# Required action
Skipping all pictures, print exactly the lines below from the one with "f_number: 2.2" through the final line.

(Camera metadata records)
━━━━━━━━━━━━━━━━━━━━

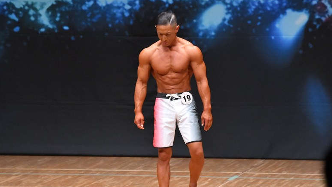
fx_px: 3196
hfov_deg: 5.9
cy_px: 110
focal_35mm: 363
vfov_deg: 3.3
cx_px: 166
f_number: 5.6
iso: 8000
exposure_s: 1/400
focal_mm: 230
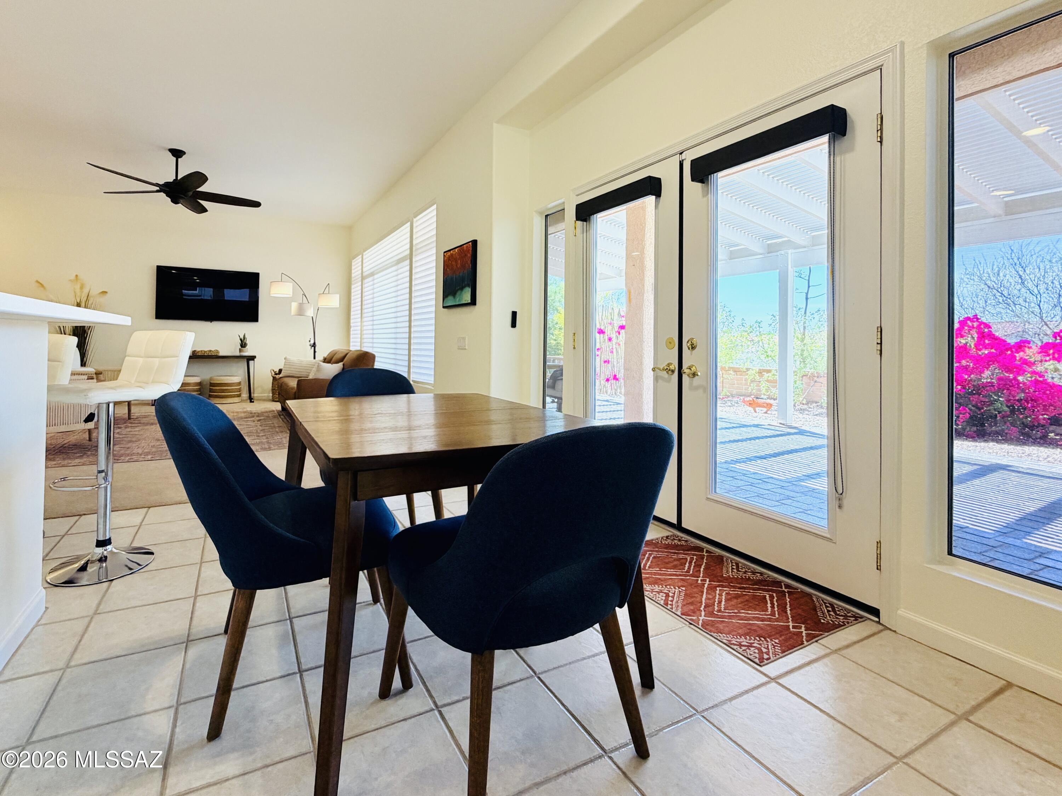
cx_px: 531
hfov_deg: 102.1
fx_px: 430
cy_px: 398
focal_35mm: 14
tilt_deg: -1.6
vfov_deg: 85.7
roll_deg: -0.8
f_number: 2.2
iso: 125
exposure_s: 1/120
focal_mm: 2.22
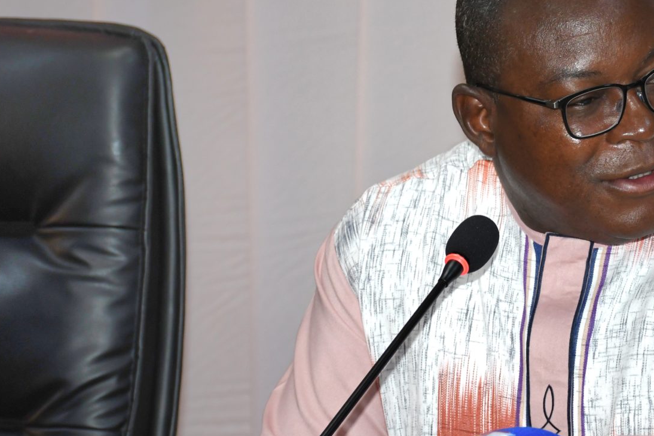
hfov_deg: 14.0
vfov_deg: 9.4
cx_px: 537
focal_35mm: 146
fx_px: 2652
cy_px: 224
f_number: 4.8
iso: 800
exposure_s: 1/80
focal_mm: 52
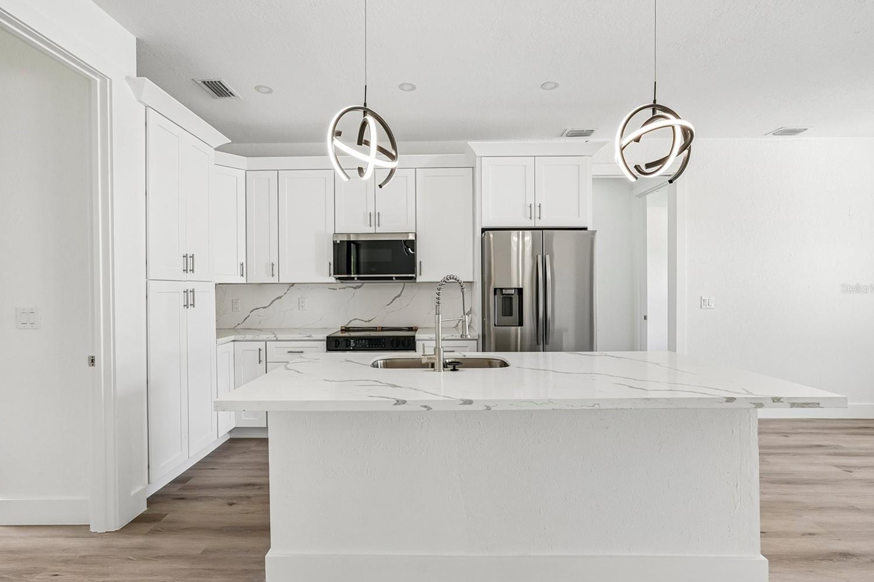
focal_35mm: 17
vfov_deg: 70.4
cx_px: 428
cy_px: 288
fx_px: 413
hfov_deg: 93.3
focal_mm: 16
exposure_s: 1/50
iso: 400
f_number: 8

━━━━━━━━━━━━━━━━━━━━

# Written solution
f_number: 2.2
iso: 125
exposure_s: 1/120
focal_mm: 2.22
hfov_deg: 14.0
vfov_deg: 9.4
cx_px: 537
focal_35mm: 146
fx_px: 2652
cy_px: 224
f_number: 4.8
iso: 800
exposure_s: 1/80
focal_mm: 52
focal_35mm: 17
vfov_deg: 70.4
cx_px: 428
cy_px: 288
fx_px: 413
hfov_deg: 93.3
focal_mm: 16
exposure_s: 1/50
iso: 400
f_number: 8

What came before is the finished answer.